* WHAT YOU ARE ASKED TO DO *
Using the entries below, copy out all lines where "pour" is found.

* DATA EXTRACT *
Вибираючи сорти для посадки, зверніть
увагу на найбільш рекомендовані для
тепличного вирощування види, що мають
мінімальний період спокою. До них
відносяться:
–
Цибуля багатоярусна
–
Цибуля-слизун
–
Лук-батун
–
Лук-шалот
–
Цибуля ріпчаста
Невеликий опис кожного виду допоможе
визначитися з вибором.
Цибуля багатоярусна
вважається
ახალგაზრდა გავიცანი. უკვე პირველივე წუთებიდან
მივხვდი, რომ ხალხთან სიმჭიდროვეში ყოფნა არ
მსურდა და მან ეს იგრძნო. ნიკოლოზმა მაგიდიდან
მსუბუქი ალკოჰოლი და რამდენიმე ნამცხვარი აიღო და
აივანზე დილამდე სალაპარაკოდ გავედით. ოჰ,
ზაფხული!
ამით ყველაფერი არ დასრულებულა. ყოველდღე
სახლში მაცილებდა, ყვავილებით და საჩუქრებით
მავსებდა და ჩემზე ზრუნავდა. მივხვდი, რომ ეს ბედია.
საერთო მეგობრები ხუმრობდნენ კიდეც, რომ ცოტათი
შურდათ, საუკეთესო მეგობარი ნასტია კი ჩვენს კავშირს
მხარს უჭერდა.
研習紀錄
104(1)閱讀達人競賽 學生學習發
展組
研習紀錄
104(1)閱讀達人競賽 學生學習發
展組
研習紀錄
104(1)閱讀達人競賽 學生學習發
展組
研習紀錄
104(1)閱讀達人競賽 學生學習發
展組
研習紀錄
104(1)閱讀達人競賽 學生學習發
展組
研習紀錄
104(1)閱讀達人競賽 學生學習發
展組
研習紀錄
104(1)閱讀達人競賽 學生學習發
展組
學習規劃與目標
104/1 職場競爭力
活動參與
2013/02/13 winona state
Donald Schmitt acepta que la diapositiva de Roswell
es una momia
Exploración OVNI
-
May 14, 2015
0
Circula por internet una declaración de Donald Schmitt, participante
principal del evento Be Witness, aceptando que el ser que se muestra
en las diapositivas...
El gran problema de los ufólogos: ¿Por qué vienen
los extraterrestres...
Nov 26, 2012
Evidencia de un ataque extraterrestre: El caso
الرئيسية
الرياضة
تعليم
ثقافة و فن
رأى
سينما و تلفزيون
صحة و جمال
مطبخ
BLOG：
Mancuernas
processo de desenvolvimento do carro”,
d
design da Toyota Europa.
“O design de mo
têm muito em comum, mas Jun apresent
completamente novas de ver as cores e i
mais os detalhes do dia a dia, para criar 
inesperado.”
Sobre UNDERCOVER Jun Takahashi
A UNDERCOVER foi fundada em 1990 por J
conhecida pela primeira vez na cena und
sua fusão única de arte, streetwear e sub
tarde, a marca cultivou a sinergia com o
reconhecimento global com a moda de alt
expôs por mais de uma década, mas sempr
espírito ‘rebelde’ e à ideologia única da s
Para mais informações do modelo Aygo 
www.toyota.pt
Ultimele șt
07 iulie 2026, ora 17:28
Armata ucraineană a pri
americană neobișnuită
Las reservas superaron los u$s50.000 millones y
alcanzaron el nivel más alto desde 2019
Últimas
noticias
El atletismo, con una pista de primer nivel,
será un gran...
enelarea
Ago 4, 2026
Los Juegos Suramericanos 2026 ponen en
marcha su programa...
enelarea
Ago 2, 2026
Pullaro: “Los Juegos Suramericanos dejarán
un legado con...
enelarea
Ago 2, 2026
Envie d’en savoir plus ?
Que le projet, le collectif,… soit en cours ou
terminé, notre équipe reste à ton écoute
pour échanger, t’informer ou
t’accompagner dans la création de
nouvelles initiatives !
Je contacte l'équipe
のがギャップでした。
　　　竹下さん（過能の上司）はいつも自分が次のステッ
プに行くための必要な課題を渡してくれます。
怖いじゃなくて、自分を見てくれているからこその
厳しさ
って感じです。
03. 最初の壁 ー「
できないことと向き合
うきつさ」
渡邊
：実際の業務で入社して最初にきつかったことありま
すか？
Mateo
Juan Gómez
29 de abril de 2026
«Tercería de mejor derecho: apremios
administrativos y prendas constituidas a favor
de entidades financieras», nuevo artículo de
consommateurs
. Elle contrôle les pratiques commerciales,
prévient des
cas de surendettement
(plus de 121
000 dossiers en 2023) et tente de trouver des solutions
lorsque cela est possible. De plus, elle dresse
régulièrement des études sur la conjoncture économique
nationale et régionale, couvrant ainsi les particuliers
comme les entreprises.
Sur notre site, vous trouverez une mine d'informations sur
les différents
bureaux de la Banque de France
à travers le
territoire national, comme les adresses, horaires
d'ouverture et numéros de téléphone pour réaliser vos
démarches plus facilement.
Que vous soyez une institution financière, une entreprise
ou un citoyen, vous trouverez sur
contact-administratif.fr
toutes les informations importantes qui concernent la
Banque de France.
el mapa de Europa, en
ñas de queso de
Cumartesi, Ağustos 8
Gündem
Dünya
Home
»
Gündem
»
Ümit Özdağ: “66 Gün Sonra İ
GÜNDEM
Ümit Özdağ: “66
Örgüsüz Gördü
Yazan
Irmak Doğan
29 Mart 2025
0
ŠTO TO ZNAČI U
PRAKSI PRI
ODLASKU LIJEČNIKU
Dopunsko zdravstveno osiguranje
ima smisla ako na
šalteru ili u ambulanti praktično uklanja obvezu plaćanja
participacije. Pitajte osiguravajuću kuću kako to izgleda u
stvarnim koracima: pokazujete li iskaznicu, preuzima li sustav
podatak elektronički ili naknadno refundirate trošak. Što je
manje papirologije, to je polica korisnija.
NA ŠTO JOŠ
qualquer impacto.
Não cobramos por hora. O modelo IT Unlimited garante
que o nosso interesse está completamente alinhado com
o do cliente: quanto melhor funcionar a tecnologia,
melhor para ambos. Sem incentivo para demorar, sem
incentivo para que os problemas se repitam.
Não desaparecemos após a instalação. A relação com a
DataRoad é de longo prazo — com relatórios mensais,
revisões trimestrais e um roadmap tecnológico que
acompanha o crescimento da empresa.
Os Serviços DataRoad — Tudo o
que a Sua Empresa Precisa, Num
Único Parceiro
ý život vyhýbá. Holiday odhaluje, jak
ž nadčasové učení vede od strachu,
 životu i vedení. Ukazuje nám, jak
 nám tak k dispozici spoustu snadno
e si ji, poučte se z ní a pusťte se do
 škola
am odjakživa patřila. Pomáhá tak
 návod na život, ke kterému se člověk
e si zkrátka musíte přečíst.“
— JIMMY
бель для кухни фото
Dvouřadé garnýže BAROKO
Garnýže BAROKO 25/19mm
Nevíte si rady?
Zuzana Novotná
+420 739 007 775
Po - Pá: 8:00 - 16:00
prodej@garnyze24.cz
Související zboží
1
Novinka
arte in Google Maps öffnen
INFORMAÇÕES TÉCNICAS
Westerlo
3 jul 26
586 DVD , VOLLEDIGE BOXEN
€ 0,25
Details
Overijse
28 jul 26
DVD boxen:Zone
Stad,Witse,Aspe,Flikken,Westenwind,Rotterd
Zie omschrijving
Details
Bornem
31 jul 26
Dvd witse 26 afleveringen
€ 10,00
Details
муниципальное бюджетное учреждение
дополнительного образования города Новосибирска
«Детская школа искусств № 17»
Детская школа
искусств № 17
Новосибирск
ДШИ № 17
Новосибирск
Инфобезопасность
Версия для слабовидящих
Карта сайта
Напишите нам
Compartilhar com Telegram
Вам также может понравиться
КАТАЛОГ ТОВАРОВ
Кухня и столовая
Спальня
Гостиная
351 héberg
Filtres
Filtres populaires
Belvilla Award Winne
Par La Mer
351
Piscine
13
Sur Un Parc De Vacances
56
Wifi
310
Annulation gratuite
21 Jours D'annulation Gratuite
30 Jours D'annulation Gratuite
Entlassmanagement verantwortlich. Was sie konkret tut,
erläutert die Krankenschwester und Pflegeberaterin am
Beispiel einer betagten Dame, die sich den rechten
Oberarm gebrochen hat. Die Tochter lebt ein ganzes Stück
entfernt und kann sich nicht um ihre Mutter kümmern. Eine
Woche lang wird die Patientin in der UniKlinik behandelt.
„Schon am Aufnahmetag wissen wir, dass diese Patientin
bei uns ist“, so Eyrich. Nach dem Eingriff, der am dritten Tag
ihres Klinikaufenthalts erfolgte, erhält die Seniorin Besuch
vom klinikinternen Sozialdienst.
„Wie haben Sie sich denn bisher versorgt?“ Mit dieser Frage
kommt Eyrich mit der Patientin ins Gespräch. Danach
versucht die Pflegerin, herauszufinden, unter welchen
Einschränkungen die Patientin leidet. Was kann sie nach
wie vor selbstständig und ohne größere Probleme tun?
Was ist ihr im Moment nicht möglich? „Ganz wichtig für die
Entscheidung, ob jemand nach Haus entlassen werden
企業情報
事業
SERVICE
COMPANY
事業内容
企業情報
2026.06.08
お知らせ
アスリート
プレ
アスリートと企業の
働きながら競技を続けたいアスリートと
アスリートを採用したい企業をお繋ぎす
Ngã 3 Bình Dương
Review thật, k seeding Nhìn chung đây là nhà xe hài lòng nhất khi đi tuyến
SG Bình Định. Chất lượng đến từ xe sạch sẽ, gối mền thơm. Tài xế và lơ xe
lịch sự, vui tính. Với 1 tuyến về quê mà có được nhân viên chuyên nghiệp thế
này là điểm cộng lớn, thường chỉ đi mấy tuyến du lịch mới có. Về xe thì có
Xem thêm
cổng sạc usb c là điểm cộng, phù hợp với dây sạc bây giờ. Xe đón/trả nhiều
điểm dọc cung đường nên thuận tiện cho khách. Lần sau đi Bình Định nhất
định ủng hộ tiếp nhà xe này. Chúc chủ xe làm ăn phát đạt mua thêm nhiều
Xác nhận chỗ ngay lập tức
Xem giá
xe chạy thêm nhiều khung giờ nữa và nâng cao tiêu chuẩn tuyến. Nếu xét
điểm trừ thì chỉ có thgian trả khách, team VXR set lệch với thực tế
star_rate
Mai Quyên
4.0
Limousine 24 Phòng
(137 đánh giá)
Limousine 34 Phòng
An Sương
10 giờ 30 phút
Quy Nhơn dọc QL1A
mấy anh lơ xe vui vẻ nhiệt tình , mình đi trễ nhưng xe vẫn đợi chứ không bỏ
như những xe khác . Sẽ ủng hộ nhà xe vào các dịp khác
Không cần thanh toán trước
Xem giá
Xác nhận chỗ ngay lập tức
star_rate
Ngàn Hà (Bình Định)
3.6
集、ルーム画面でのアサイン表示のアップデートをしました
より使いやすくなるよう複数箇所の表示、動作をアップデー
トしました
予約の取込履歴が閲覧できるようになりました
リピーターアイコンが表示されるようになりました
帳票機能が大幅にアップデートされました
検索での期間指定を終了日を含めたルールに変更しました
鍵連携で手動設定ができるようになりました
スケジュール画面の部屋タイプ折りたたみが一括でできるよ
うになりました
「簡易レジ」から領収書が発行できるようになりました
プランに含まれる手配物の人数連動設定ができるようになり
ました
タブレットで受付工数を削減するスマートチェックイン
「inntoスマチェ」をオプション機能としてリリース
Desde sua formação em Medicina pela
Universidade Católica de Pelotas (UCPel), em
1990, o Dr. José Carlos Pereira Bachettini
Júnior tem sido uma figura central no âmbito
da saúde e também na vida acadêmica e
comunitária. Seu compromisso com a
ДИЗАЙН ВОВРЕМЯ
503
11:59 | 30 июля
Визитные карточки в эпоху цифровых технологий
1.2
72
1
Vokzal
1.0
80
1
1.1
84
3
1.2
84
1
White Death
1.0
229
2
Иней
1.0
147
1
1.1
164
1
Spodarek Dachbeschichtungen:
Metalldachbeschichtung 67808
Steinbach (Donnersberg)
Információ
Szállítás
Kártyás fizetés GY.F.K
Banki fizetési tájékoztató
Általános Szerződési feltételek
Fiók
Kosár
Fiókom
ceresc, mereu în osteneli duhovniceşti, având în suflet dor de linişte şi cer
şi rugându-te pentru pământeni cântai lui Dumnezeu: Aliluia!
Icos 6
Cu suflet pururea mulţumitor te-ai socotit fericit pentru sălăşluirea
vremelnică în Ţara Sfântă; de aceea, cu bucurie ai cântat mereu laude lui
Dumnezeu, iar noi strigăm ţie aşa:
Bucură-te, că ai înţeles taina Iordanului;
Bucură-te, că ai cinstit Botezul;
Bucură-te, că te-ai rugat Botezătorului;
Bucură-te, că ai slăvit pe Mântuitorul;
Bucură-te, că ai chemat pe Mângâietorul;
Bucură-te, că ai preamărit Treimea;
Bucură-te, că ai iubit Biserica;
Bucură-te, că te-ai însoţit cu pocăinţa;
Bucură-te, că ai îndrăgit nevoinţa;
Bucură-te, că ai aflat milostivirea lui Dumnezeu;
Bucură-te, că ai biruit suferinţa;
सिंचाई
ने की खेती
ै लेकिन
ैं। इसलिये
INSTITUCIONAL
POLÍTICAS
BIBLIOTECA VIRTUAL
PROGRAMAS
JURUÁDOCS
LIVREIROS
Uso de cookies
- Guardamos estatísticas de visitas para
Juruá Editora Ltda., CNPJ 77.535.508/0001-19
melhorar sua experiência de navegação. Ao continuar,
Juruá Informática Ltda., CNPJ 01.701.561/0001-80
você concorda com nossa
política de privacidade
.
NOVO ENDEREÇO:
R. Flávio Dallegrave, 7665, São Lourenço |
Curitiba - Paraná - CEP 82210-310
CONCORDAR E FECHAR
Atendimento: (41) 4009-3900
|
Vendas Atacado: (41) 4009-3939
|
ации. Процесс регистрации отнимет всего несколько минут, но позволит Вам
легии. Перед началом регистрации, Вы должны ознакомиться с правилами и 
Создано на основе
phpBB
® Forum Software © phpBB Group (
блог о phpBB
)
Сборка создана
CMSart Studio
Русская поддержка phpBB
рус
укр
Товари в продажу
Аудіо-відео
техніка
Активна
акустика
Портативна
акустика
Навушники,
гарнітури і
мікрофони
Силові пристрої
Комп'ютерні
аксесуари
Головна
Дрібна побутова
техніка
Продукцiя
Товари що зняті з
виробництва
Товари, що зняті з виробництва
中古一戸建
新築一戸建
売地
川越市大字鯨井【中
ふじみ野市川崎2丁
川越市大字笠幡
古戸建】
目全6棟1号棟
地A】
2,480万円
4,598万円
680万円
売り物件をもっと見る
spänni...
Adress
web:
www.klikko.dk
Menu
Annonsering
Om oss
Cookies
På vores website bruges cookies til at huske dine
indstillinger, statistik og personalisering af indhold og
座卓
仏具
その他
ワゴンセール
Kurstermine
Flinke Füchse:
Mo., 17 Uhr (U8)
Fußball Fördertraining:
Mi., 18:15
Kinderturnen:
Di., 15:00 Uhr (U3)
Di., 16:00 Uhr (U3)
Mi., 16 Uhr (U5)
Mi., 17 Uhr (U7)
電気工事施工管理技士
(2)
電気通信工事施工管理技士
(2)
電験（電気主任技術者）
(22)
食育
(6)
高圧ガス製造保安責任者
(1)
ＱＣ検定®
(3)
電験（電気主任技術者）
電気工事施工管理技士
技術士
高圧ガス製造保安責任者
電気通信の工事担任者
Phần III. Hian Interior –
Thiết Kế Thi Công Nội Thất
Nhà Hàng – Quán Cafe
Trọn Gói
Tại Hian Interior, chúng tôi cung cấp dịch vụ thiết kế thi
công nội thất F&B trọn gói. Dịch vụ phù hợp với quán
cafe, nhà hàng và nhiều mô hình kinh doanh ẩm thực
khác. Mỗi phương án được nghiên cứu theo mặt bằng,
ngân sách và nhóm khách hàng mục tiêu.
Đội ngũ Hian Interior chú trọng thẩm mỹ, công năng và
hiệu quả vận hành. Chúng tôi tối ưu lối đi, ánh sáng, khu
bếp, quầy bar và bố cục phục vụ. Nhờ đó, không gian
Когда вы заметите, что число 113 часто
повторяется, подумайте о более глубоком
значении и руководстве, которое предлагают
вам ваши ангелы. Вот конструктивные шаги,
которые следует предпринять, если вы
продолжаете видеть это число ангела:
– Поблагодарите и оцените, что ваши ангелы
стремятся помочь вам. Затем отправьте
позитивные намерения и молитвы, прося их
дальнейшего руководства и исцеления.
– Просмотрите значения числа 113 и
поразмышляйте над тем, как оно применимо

* EXERCISE RESPONSE *
pour échanger, t’informer ou
d'ouverture et numéros de téléphone pour réaliser vos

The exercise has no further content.